▼

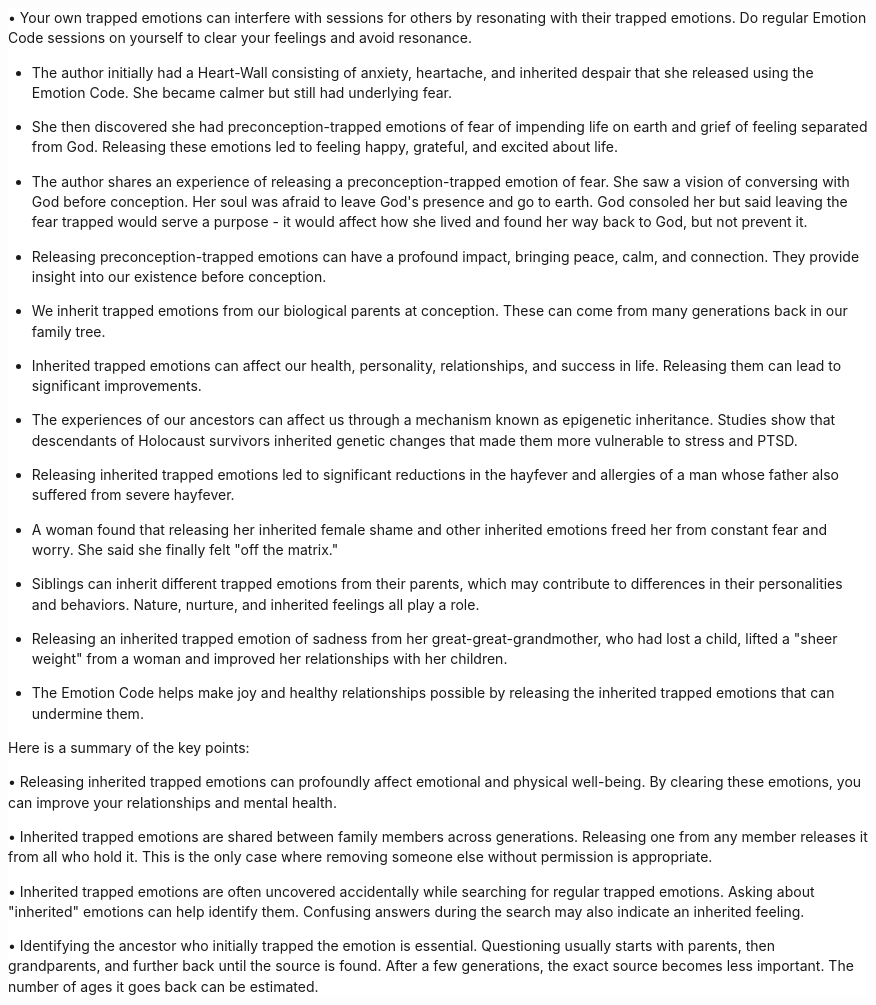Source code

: • Your own trapped emotions can interfere with sessions for others by resonating with their trapped emotions. Do regular Emotion Code sessions on yourself to clear your feelings and avoid resonance.

- The author initially had a Heart-Wall consisting of anxiety, heartache, and inherited despair that she released using the Emotion Code. She became calmer but still had underlying fear.

- She then discovered she had preconception-trapped emotions of fear of impending life on earth and grief of feeling separated from God. Releasing these emotions led to feeling happy, grateful, and excited about life.

- The author shares an experience of releasing a preconception-trapped emotion of fear. She saw a vision of conversing with God before conception. Her soul was afraid to leave God's presence and go to earth. God consoled her but said leaving the fear trapped would serve a purpose - it would affect how she lived and found her way back to God, but not prevent it.

- Releasing preconception-trapped emotions can have a profound impact, bringing peace, calm, and connection. They provide insight into our existence before conception.

- We inherit trapped emotions from our biological parents at conception. These can come from many generations back in our family tree.

- Inherited trapped emotions can affect our health, personality, relationships, and success in life. Releasing them can lead to significant improvements.

- The experiences of our ancestors can affect us through a mechanism known as epigenetic inheritance. Studies show that descendants of Holocaust survivors inherited genetic changes that made them more vulnerable to stress and PTSD.

- Releasing inherited trapped emotions led to significant reductions in the hayfever and allergies of a man whose father also suffered from severe hayfever.

- A woman found that releasing her inherited female shame and other inherited emotions freed her from constant fear and worry. She said she finally felt "off the matrix."

- Siblings can inherit different trapped emotions from their parents, which may contribute to differences in their personalities and behaviors. Nature, nurture, and inherited feelings all play a role.

- Releasing an inherited trapped emotion of sadness from her great-great-grandmother, who had lost a child, lifted a "sheer weight" from a woman and improved her relationships with her children.

- The Emotion Code helps make joy and healthy relationships possible by releasing the inherited trapped emotions that can undermine them.

Here is a summary of the key points:

• Releasing inherited trapped emotions can profoundly affect emotional and physical well-being. By clearing these emotions, you can improve your relationships and mental health.

• Inherited trapped emotions are shared between family members across generations. Releasing one from any member releases it from all who hold it. This is the only case where removing someone else without permission is appropriate.

• Inherited trapped emotions are often uncovered accidentally while searching for regular trapped emotions. Asking about "inherited" emotions can help identify them. Confusing answers during the search may also indicate an inherited feeling.

• Identifying the ancestor who initially trapped the emotion is essential. Questioning usually starts with parents, then grandparents, and further back until the source is found. After a few generations, the exact source becomes less important. The number of ages it goes back can be estimated.
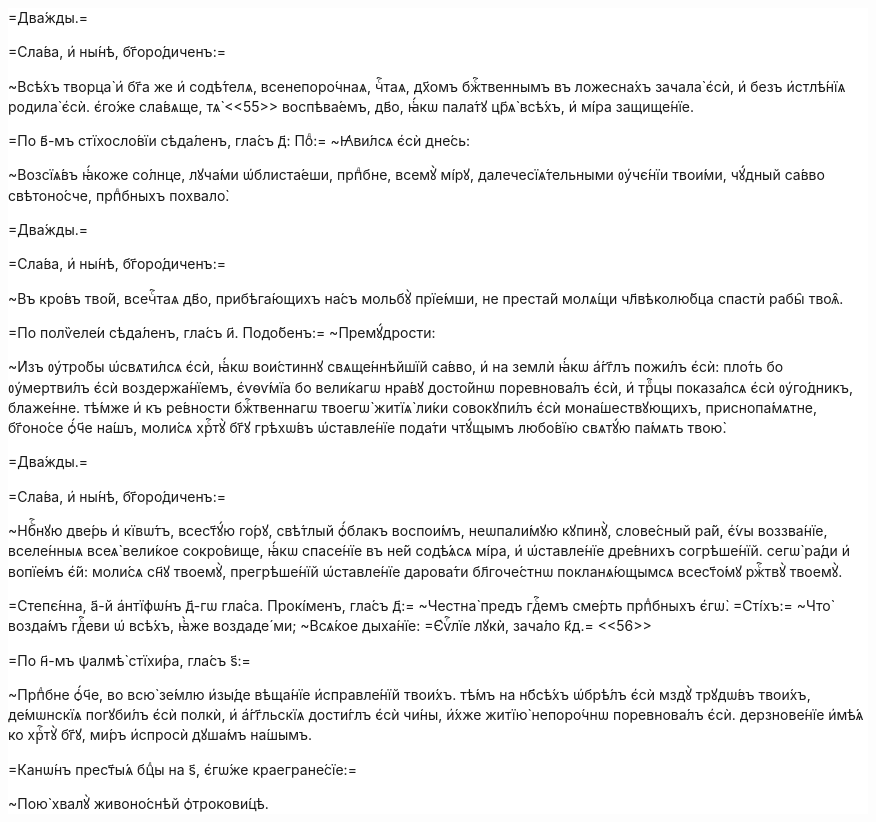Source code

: =Два́жды.=

=Сла́ва, и҆ ны́нѣ, бг҃оро́диченъ:=

~Всѣ́хъ творца̀ и҆ бг҃а же и҆ содѣ́телѧ, всенепоро́чнаѧ, чⷭ҇таѧ, дх҃омъ
бжⷭ҇твеннымъ въ ложесна́хъ зачала̀ є҆сѝ, и҆ безъ и҆стлѣ́нїѧ родила̀ є҆сѝ.
є҆го́же сла́вѧще, тѧ̀ <<55>> воспѣва́емъ, дв҃о, ꙗ҆́кѡ пала́тꙋ цр҃ѧ̀ всѣ́хъ, и҆
мі́ра защище́нїе.

=По в҃-мъ стїхосло́вїи сѣда́ленъ, гла́съ д҃: Поⷣ:= ~Ꙗ҆ви́лсѧ є҆сѝ дне́сь:

~Возсїѧ́въ ꙗ҆́коже со́лнце, лꙋча́ми ѡ҆блиста́еши, прпⷣбне, всемꙋ̀ мі́рꙋ,
далечесїѧ́тельными ᲂу҆чє́нїи твои́ми, чꙋ́дный са́вво свѣтоно́сче, прпⷣбныхъ
похвало̀.

=Два́жды.=

=Сла́ва, и҆ ны́нѣ, бг҃оро́диченъ:=

~Въ кро́въ тво́й, всечⷭ҇таѧ дв҃о, прибѣга́ющихъ на́съ мольбꙋ̀ прїе́мши, не
преста́й молѧ́щи чл҃вѣколю́бца спастѝ рабы̑ твоѧ̑.

=По полѷеле́и сѣда́ленъ, гла́съ и҃. Подо́бенъ:= ~Премꙋ́дрости:

~И҆зъ ᲂу҆тро́бы ѡ҆свѧти́лсѧ є҆сѝ, ꙗ҆́кѡ вои́стиннꙋ свѧще́ннѣйшїй са́вво, и҆ на
землѝ ꙗ҆́кѡ а҆́гг҃лъ пожи́лъ є҆сѝ: пло́ть бо ᲂу҆мертви́лъ є҆сѝ воздержа́нїемъ,
є҆ѵѳѵ́мїа бо вели́кагѡ нра́вꙋ досто́йнѡ поревнова́лъ є҆сѝ, и҆ трⷪ҇цы показа́лсѧ
є҆сѝ ᲂу҆го́дникъ, блаже́нне. тѣ́мже и҆ къ ре́вности бжⷭ҇твеннагѡ твоегѡ̀ житїѧ̀
ли́ки совокꙋпи́лъ є҆сѝ мона́шествꙋющихъ, приснопа́мѧтне, бг҃оно́се ѻ҆́ч҃е на́шъ,
моли́сѧ хрⷭ҇тꙋ̀ бг҃ꙋ грѣхѡ́въ ѡ҆ставле́нїе пода́ти чтꙋ́щымъ любо́вїю свѧтꙋ́ю
па́мѧть твою̀.

=Два́жды.=

=Сла́ва, и҆ ны́нѣ, бг҃оро́диченъ:=

~Нбⷭ҇нꙋю две́рь и҆ кївѡ́тъ, всест҃ꙋ́ю го́рꙋ, свѣ́тлый ѻ҆́блакъ воспои́мъ,
неѡпали́мꙋю кꙋпинꙋ̀, слове́сный ра́й, є҆́ѵы воззва́нїе, вселе́нныѧ всеѧ̀
вели́кое сокро́вище, ꙗ҆́кѡ спасе́нїе въ не́й содѣ́ѧсѧ мі́ра, и҆ ѡ҆ставле́нїе
дре́внихъ согрѣше́нїй. сегѡ̀ ра́ди и҆ вопїе́мъ є҆́й: моли́сѧ сн҃ꙋ твоемꙋ̀,
прегрѣше́нїй ѡ҆ставле́нїе дарова́ти бл҃гоче́стнѡ покланѧ́ющымсѧ всест҃о́мꙋ
ржⷭ҇твꙋ̀ твоемꙋ̀.

=Степє́нна, а҃-й а҆нтїфѡ́нъ д҃-гѡ гла́са. Прокі́менъ, гла́съ д҃:= ~Честна̀
предъ гдⷭ҇емъ сме́рть прпⷣбныхъ є҆гѡ̀. =Сті́хъ:= ~Что̀ возда́мъ гдⷭ҇еви ѡ҆
всѣ́хъ, ꙗ҆̀же воздаде́ ми; ~Всѧ́кое дыха́нїе: =Є҆ѵⷢ҇лїе лꙋкѝ, зача́ло к҃д.=
<<56>>

=По н҃-мъ ѱалмѣ̀ стїхи́ра, гла́съ ѕ҃:=

~Прпⷣбне ѻ҆́ч҃е, во всю̀ зе́млю и҆зы́де вѣща́нїе и҆справле́нїй твои́хъ. тѣ́мъ
на нб҃сѣ́хъ ѡ҆брѣ́лъ є҆сѝ мздꙋ̀ трꙋдѡ́въ твои́хъ, де́мѡнскїѧ погꙋби́лъ є҆сѝ
полкѝ, и҆ а҆́гг҃льскїѧ дости́глъ є҆сѝ чи́ны, и҆́хже житїю̀ непоро́чнѡ
поревнова́лъ є҆сѝ. дерзнове́нїе и҆мѣ́ѧ ко хрⷭ҇тꙋ̀ бг҃ꙋ, ми́ръ и҆спросѝ дꙋша́мъ
на́шымъ.

=Канѡ́нъ прест҃ы́ѧ бцⷣы на ѕ҃, є҆гѡ́же краегране́сїе:=

~Пою̀ хвалꙋ̀ живоно́снѣй ѻ҆трокови́цѣ.
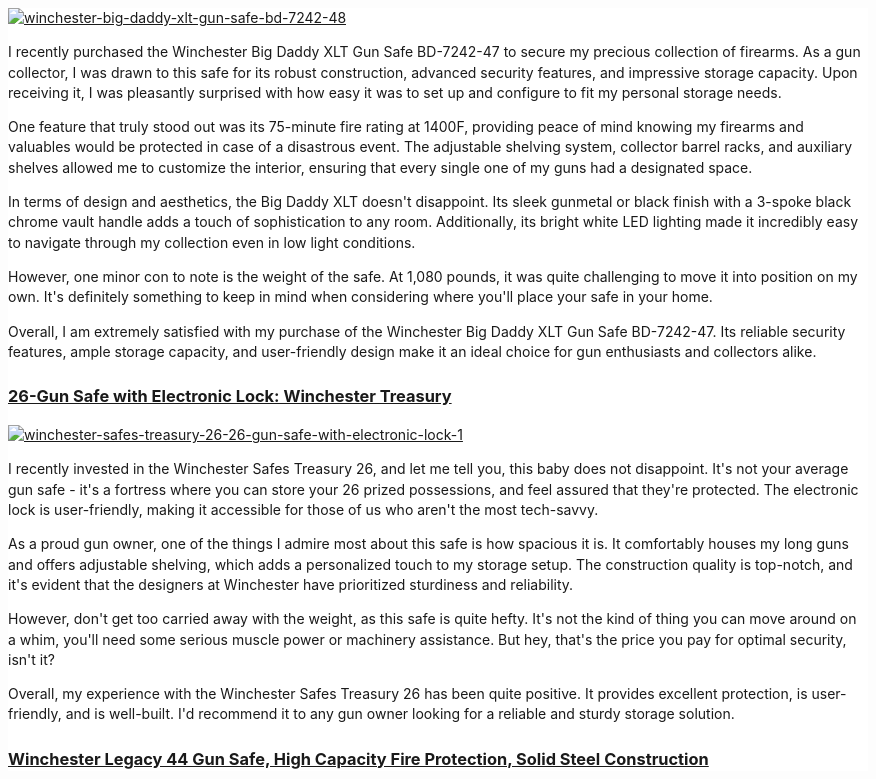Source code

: <div class="image"><a href="https://serp.ly/@universityofguns/amazon/winchester-26-gun-safes?utm_source=universityofguns&utm_medium=organic&utm_campaign=website"><img alt="winchester-big-daddy-xlt-gun-safe-bd-7242-48" src="https://imagedelivery.net/vy2bglCGN6hEeWOnSe2c7A/winchester-big-daddy-xlt-gun-safe-bd-7242-48/public"/></a></div>

I recently purchased the Winchester Big Daddy XLT Gun Safe BD-7242-47 to secure my precious collection of firearms. As a gun collector, I was drawn to this safe for its robust construction, advanced security features, and impressive storage capacity. Upon receiving it, I was pleasantly surprised with how easy it was to set up and configure to fit my personal storage needs.

One feature that truly stood out was its 75-minute fire rating at 1400F, providing peace of mind knowing my firearms and valuables would be protected in case of a disastrous event. The adjustable shelving system, collector barrel racks, and auxiliary shelves allowed me to customize the interior, ensuring that every single one of my guns had a designated space.

In terms of design and aesthetics, the Big Daddy XLT doesn't disappoint. Its sleek gunmetal or black finish with a 3-spoke black chrome vault handle adds a touch of sophistication to any room. Additionally, its bright white LED lighting made it incredibly easy to navigate through my collection even in low light conditions.

However, one minor con to note is the weight of the safe. At 1,080 pounds, it was quite challenging to move it into position on my own. It's definitely something to keep in mind when considering where you'll place your safe in your home.

Overall, I am extremely satisfied with my purchase of the Winchester Big Daddy XLT Gun Safe BD-7242-47. Its reliable security features, ample storage capacity, and user-friendly design make it an ideal choice for gun enthusiasts and collectors alike.

### [26-Gun Safe with Electronic Lock: Winchester Treasury](https://serp.ly/@universityofguns/amazon/winchester-26-gun-safes?utm_source=universityofguns&utm_medium=organic&utm_campaign=website)

<div class="image"><a href="https://serp.ly/@universityofguns/amazon/winchester-26-gun-safes?utm_source=universityofguns&utm_medium=organic&utm_campaign=website"><img alt="winchester-safes-treasury-26-26-gun-safe-with-electronic-lock-1" src="https://imagedelivery.net/vy2bglCGN6hEeWOnSe2c7A/winchester-safes-treasury-26-26-gun-safe-with-electronic-lock-1/public"/></a></div>

I recently invested in the Winchester Safes Treasury 26, and let me tell you, this baby does not disappoint. It's not your average gun safe - it's a fortress where you can store your 26 prized possessions, and feel assured that they're protected. The electronic lock is user-friendly, making it accessible for those of us who aren't the most tech-savvy.

As a proud gun owner, one of the things I admire most about this safe is how spacious it is. It comfortably houses my long guns and offers adjustable shelving, which adds a personalized touch to my storage setup. The construction quality is top-notch, and it's evident that the designers at Winchester have prioritized sturdiness and reliability.

However, don't get too carried away with the weight, as this safe is quite hefty. It's not the kind of thing you can move around on a whim, you'll need some serious muscle power or machinery assistance. But hey, that's the price you pay for optimal security, isn't it?

Overall, my experience with the Winchester Safes Treasury 26 has been quite positive. It provides excellent protection, is user-friendly, and is well-built. I'd recommend it to any gun owner looking for a reliable and sturdy storage solution.

### [Winchester Legacy 44 Gun Safe, High Capacity Fire Protection, Solid Steel Construction](https://serp.ly/@universityofguns/amazon/winchester-26-gun-safes?utm_source=universityofguns&utm_medium=organic&utm_campaign=website)

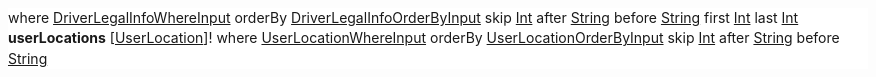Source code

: <tr>
<td colspan="2" align="right" valign="top">where</td>
<td valign="top"><a href="#driverlegalinfowhereinput">DriverLegalInfoWhereInput</a></td>
<td></td>
</tr>
<tr>
<td colspan="2" align="right" valign="top">orderBy</td>
<td valign="top"><a href="#driverlegalinfoorderbyinput">DriverLegalInfoOrderByInput</a></td>
<td></td>
</tr>
<tr>
<td colspan="2" align="right" valign="top">skip</td>
<td valign="top"><a href="#int">Int</a></td>
<td></td>
</tr>
<tr>
<td colspan="2" align="right" valign="top">after</td>
<td valign="top"><a href="#string">String</a></td>
<td></td>
</tr>
<tr>
<td colspan="2" align="right" valign="top">before</td>
<td valign="top"><a href="#string">String</a></td>
<td></td>
</tr>
<tr>
<td colspan="2" align="right" valign="top">first</td>
<td valign="top"><a href="#int">Int</a></td>
<td></td>
</tr>
<tr>
<td colspan="2" align="right" valign="top">last</td>
<td valign="top"><a href="#int">Int</a></td>
<td></td>
</tr>
<tr>
<td colspan="2" valign="top"><strong>userLocations</strong></td>
<td valign="top">[<a href="#userlocation">UserLocation</a>]!</td>
<td></td>
</tr>
<tr>
<td colspan="2" align="right" valign="top">where</td>
<td valign="top"><a href="#userlocationwhereinput">UserLocationWhereInput</a></td>
<td></td>
</tr>
<tr>
<td colspan="2" align="right" valign="top">orderBy</td>
<td valign="top"><a href="#userlocationorderbyinput">UserLocationOrderByInput</a></td>
<td></td>
</tr>
<tr>
<td colspan="2" align="right" valign="top">skip</td>
<td valign="top"><a href="#int">Int</a></td>
<td></td>
</tr>
<tr>
<td colspan="2" align="right" valign="top">after</td>
<td valign="top"><a href="#string">String</a></td>
<td></td>
</tr>
<tr>
<td colspan="2" align="right" valign="top">before</td>
<td valign="top"><a href="#string">String</a></td>
<td></td>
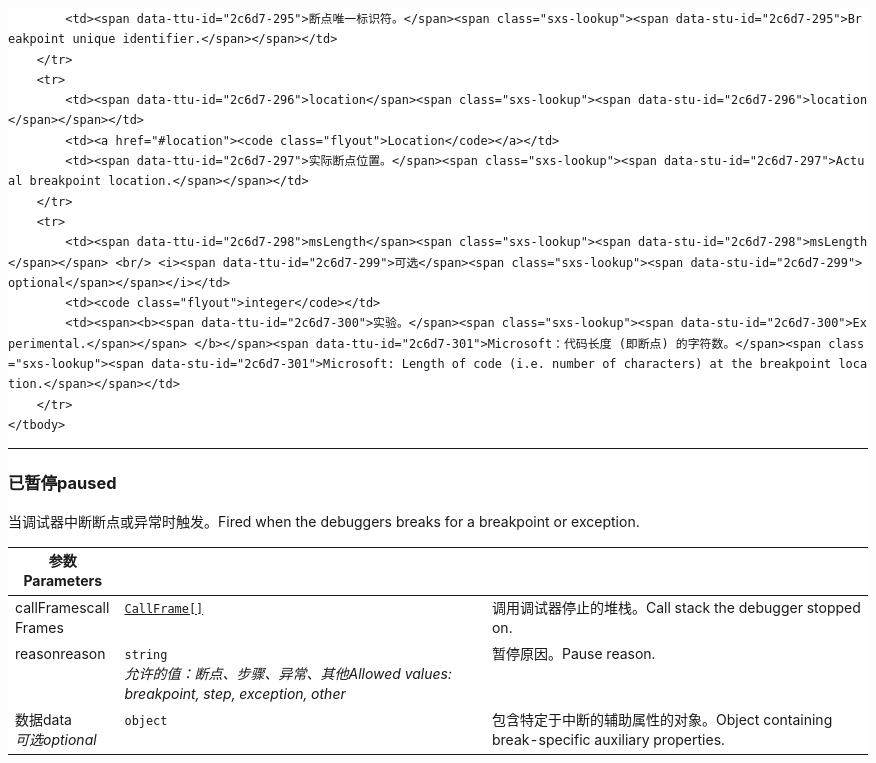             <td><span data-ttu-id="2c6d7-295">断点唯一标识符。</span><span class="sxs-lookup"><span data-stu-id="2c6d7-295">Breakpoint unique identifier.</span></span></td>
        </tr>
        <tr>
            <td><span data-ttu-id="2c6d7-296">location</span><span class="sxs-lookup"><span data-stu-id="2c6d7-296">location</span></span></td>
            <td><a href="#location"><code class="flyout">Location</code></a></td>
            <td><span data-ttu-id="2c6d7-297">实际断点位置。</span><span class="sxs-lookup"><span data-stu-id="2c6d7-297">Actual breakpoint location.</span></span></td>
        </tr>
        <tr>
            <td><span data-ttu-id="2c6d7-298">msLength</span><span class="sxs-lookup"><span data-stu-id="2c6d7-298">msLength</span></span> <br/> <i><span data-ttu-id="2c6d7-299">可选</span><span class="sxs-lookup"><span data-stu-id="2c6d7-299">optional</span></span></i></td>
            <td><code class="flyout">integer</code></td>
            <td><span><b><span data-ttu-id="2c6d7-300">实验。</span><span class="sxs-lookup"><span data-stu-id="2c6d7-300">Experimental.</span></span> </b></span><span data-ttu-id="2c6d7-301">Microsoft：代码长度 (即断点) 的字符数。</span><span class="sxs-lookup"><span data-stu-id="2c6d7-301">Microsoft: Length of code (i.e. number of characters) at the breakpoint location.</span></span></td>
        </tr>
    </tbody>
</table>

---

### <span data-ttu-id="2c6d7-302">已暂停</span><span class="sxs-lookup"><span data-stu-id="2c6d7-302">paused</span></span>
<span data-ttu-id="2c6d7-303">当调试器中断断点或异常时触发。</span><span class="sxs-lookup"><span data-stu-id="2c6d7-303">Fired when the debuggers breaks for a breakpoint or exception.</span></span>

<table>
    <thead>
        <tr>
            <th><span data-ttu-id="2c6d7-304">参数</span><span class="sxs-lookup"><span data-stu-id="2c6d7-304">Parameters</span></span></th>
            <th></th>
            <th></th>
        </tr>
    </thead>
    <tbody>
        <tr>
            <td><span data-ttu-id="2c6d7-305">callFrames</span><span class="sxs-lookup"><span data-stu-id="2c6d7-305">callFrames</span></span></td>
            <td><a href="#callframe"><code class="flyout">CallFrame[]</code></a></td>
            <td><span data-ttu-id="2c6d7-306">调用调试器停止的堆栈。</span><span class="sxs-lookup"><span data-stu-id="2c6d7-306">Call stack the debugger stopped on.</span></span></td>
        </tr>
        <tr>
            <td><span data-ttu-id="2c6d7-307">reason</span><span class="sxs-lookup"><span data-stu-id="2c6d7-307">reason</span></span></td>
            <td><code class="flyout">string</code> <br/> <i><span data-ttu-id="2c6d7-308">允许的值：断点、步骤、异常、其他</span><span class="sxs-lookup"><span data-stu-id="2c6d7-308">Allowed values: breakpoint, step, exception, other</span></span></i></td>
            <td><span data-ttu-id="2c6d7-309">暂停原因。</span><span class="sxs-lookup"><span data-stu-id="2c6d7-309">Pause reason.</span></span></td>
        </tr>
        <tr>
            <td><span data-ttu-id="2c6d7-310">数据</span><span class="sxs-lookup"><span data-stu-id="2c6d7-310">data</span></span> <br/> <i><span data-ttu-id="2c6d7-311">可选</span><span class="sxs-lookup"><span data-stu-id="2c6d7-311">optional</span></span></i></td>
            <td><code class="flyout">object</code></td>
            <td><span data-ttu-id="2c6d7-312">包含特定于中断的辅助属性的对象。</span><span class="sxs-lookup"><span data-stu-id="2c6d7-312">Object containing break-specific auxiliary properties.</span></span></td>
        </tr>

▲

**WORK INSTRUCTION**:
Scan the material above and determine how many lines include the word "твои"; report only the number.

**ANSWER SPACE**:
3